No single event or series of events or situations within Iowa or outside the state were reported by participants as being the impetus for the Iowa quality improvement programs. The development of the programs appears to stem from the vision of several key contributors. First, Iowa Governor Tom Vilsack has long been a vocal supporter of nursing home issues, both as governor and while serving in the Iowa Senate. The appointment of Marvin Tooman, a former nursing facility provider, to the position of administrator of the Health Facilities Division greatly aided in promoting the issue of quality. The current programs are the result of a uniform vision within the restraints of the current state budget crisis.
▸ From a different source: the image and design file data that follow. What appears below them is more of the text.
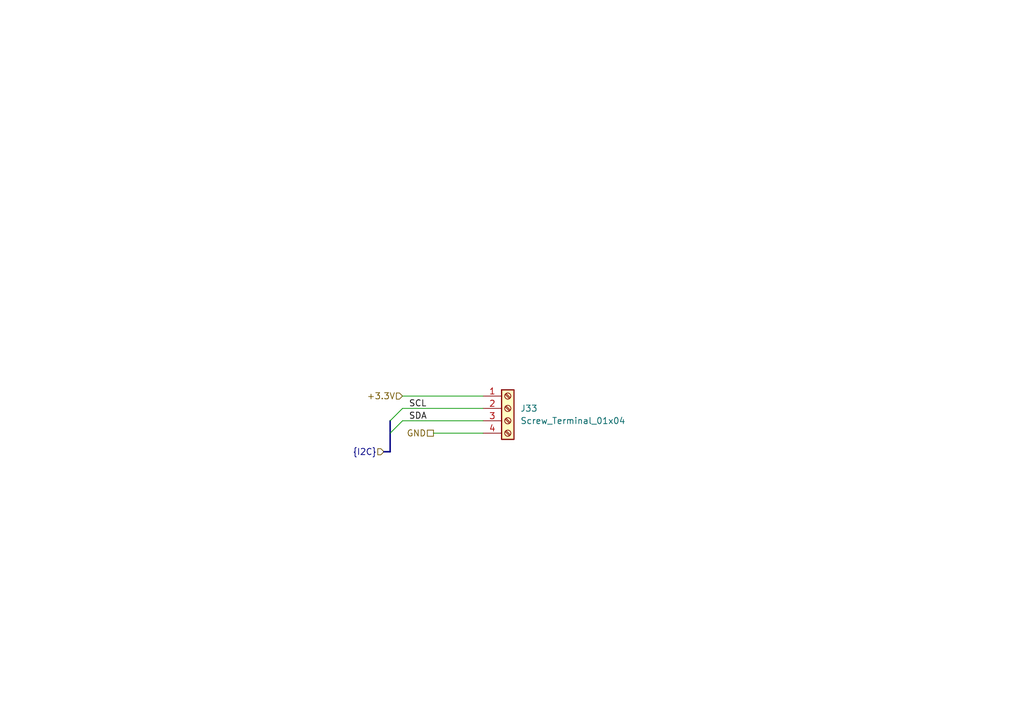
<source format=kicad_sch>
(kicad_sch
	(version 20231120)
	(generator "eeschema")
	(generator_version "8.0")
	(uuid "ac74f31d-2a4e-424e-9965-5be817f61658")
	(paper "A5")
	(title_block
		(title "Temperature and pressure device")
		(date "2024-11-03")
		(rev "1.0")
	)
	
	(bus_entry
		(at 82.55 83.82)
		(size -2.54 2.54)
		(stroke
			(width 0)
			(type default)
		)
		(uuid "48e0cfc6-ebbc-4fbf-939a-2371a845582e")
	)
	(bus_entry
		(at 82.55 86.36)
		(size -2.54 2.54)
		(stroke
			(width 0)
			(type default)
		)
		(uuid "6d615223-817a-4361-8973-2945ea750ee6")
	)
	(wire
		(pts
			(xy 82.55 83.82) (xy 99.06 83.82)
		)
		(stroke
			(width 0)
			(type default)
		)
		(uuid "493a67d8-e804-4bcc-bbaa-b6df6476e2a8")
	)
	(wire
		(pts
			(xy 82.55 81.28) (xy 99.06 81.28)
		)
		(stroke
			(width 0)
			(type default)
		)
		(uuid "6c0a51a5-120b-43da-b955-174600df61ce")
	)
	(bus
		(pts
			(xy 78.74 92.71) (xy 80.01 92.71)
		)
		(stroke
			(width 0)
			(type default)
		)
		(uuid "9df2ae22-0192-4575-a002-356c79c4b32e")
	)
	(wire
		(pts
			(xy 82.55 86.36) (xy 99.06 86.36)
		)
		(stroke
			(width 0)
			(type default)
		)
		(uuid "d3d89cd8-6ca3-4773-8186-577e537ebd0a")
	)
	(bus
		(pts
			(xy 80.01 88.9) (xy 80.01 86.36)
		)
		(stroke
			(width 0)
			(type default)
		)
		(uuid "f0d51aad-51f5-462a-b38a-82f963ae508d")
	)
	(bus
		(pts
			(xy 80.01 92.71) (xy 80.01 88.9)
		)
		(stroke
			(width 0)
			(type default)
		)
		(uuid "f6ba7920-f232-4872-851a-55d5d4eabfc6")
	)
	(wire
		(pts
			(xy 88.9 88.9) (xy 99.06 88.9)
		)
		(stroke
			(width 0)
			(type default)
		)
		(uuid "fe6af5b5-ef63-4f03-a7aa-da08a67d4a45")
	)
	(label "SCL"
		(at 83.82 83.82 0)
		(fields_autoplaced yes)
		(effects
			(font
				(size 1.27 1.27)
			)
			(justify left bottom)
		)
		(uuid "1e17bb64-3a07-4214-be88-3b9ad2c411f1")
	)
	(label "SDA"
		(at 83.82 86.36 0)
		(fields_autoplaced yes)
		(effects
			(font
				(size 1.27 1.27)
			)
			(justify left bottom)
		)
		(uuid "54445774-4e06-4fc7-b78d-5ca8151d9952")
	)
	(hierarchical_label "{I2C}"
		(shape input)
		(at 78.74 92.71 180)
		(fields_autoplaced yes)
		(effects
			(font
				(size 1.27 1.27)
			)
			(justify right)
		)
		(uuid "50095a30-f737-45fb-be3e-485e710f5dd6")
	)
	(hierarchical_label "+3.3V"
		(shape input)
		(at 82.55 81.28 180)
		(fields_autoplaced yes)
		(effects
			(font
				(size 1.27 1.27)
			)
			(justify right)
		)
		(uuid "7e6aadf7-0bbd-4de7-b896-91a79e9faa27")
	)
	(hierarchical_label "GND"
		(shape passive)
		(at 88.9 88.9 180)
		(fields_autoplaced yes)
		(effects
			(font
				(size 1.27 1.27)
			)
			(justify right)
		)
		(uuid "ea96271e-4ec2-4926-964a-322d6284f5db")
	)
	(symbol
		(lib_id "Connector:Screw_Terminal_01x04")
		(at 104.14 83.82 0)
		(unit 1)
		(exclude_from_sim no)
		(in_bom yes)
		(on_board yes)
		(dnp no)
		(fields_autoplaced yes)
		(uuid "6c483b04-2b5c-482e-bc95-63575a1921f0")
		(property "Reference" "J33"
			(at 106.68 83.8199 0)
			(effects
				(font
					(size 1.27 1.27)
				)
				(justify left)
			)
		)
		(property "Value" "Screw_Terminal_01x04"
			(at 106.68 86.3599 0)
			(effects
				(font
					(size 1.27 1.27)
				)
				(justify left)
			)
		)
		(property "Footprint" "Connector_Phoenix_MSTB:PhoenixContact_MSTBA_2,5_4-G-5,08_1x04_P5.08mm_Horizontal"
			(at 104.14 83.82 0)
			(effects
				(font
					(size 1.27 1.27)
				)
				(hide yes)
			)
		)
		(property "Datasheet" "~"
			(at 104.14 83.82 0)
			(effects
				(font
					(size 1.27 1.27)
				)
				(hide yes)
			)
		)
		(property "Description" "Generic screw terminal, single row, 01x04, script generated (kicad-library-utils/schlib/autogen/connector/)"
			(at 104.14 83.82 0)
			(effects
				(font
					(size 1.27 1.27)
				)
				(hide yes)
			)
		)
		(pin "3"
			(uuid "664cf6a9-8cab-499f-99ed-2e66d1b0018a")
		)
		(pin "2"
			(uuid "357d9df3-f95b-4869-adb7-ddcddc658406")
		)
		(pin "1"
			(uuid "c36a12d9-8d01-4099-8883-7c2ce36050b3")
		)
		(pin "4"
			(uuid "b5693d6c-a2c0-476a-85ad-5918b0cf350e")
		)
		(instances
			(project "Weather"
				(path "/4bc9f80e-0a24-4618-ba5d-3a118070c43e/cbe10a3b-f52a-4690-a17b-70f01dbc8d4e"
					(reference "J33")
					(unit 1)
				)
			)
		)
	)
)
</source>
The first quality improvement program, the nursing home report card, was initially the idea of bureau chief, Larry Lindblom back in 1996 or 1997. It started as a web page to provide information to the public, news, and links to CMS (formerly HCFA). He later thought that it could be improved by adding survey results. At the time the Report Card section of the web site was developed, only one other state (Arizona) had done any work in this area and the Federal Government's site was still under development. In 1999, during his first year in office, Governor Vilsack included among his legislative proposals the creation of the Governor's Award for Quality Care in Health Care Facilities.
The selection of Marvin Tooman in February 2000, as HFD administrator made him, reportedly, the first person outside the Department of Inspections and Appeals to hold that position. His background and education make him uniquely qualified for the position. Prior to his appointment, Tooman had been CEO and president of his own company, "On With Life," a non-profit post acute care program specializing in brain injury/neurological and pulmonary rehabilitation. Prior to starting "On With Life," Tooman spent 11 years as a resource manager for the Iowa Department of Education's Division of Vocational Rehabilitation. He holds a Bachelor's degree in Education, a Master's Degree in Counseling, and a Doctorate in Administration and he is an Adjunct Assistant Professor in the University of Iowa's College of Education. He received his quality improvement training in the military, having been trained on the Baldrige self-assessment process. He is also a Commission on Accreditation for Rehabilitation Facilities (CARF) surveyor. Toomam explained that CARF standards are very similar to the Baldrige criteria. At the time of our interviews, he was the president-elect of the Association of Health Facility Survey Agencies.
In the first nine months following his selection, the department introduced the Quality-Based inspections program in May 2000, the Joint Surveyor/Provider Training in June 2000; the Deficiency-Free certificates in October 2000 and Best Practices program in November 2000. Later in June 2001, the survey questionnaire was introduced.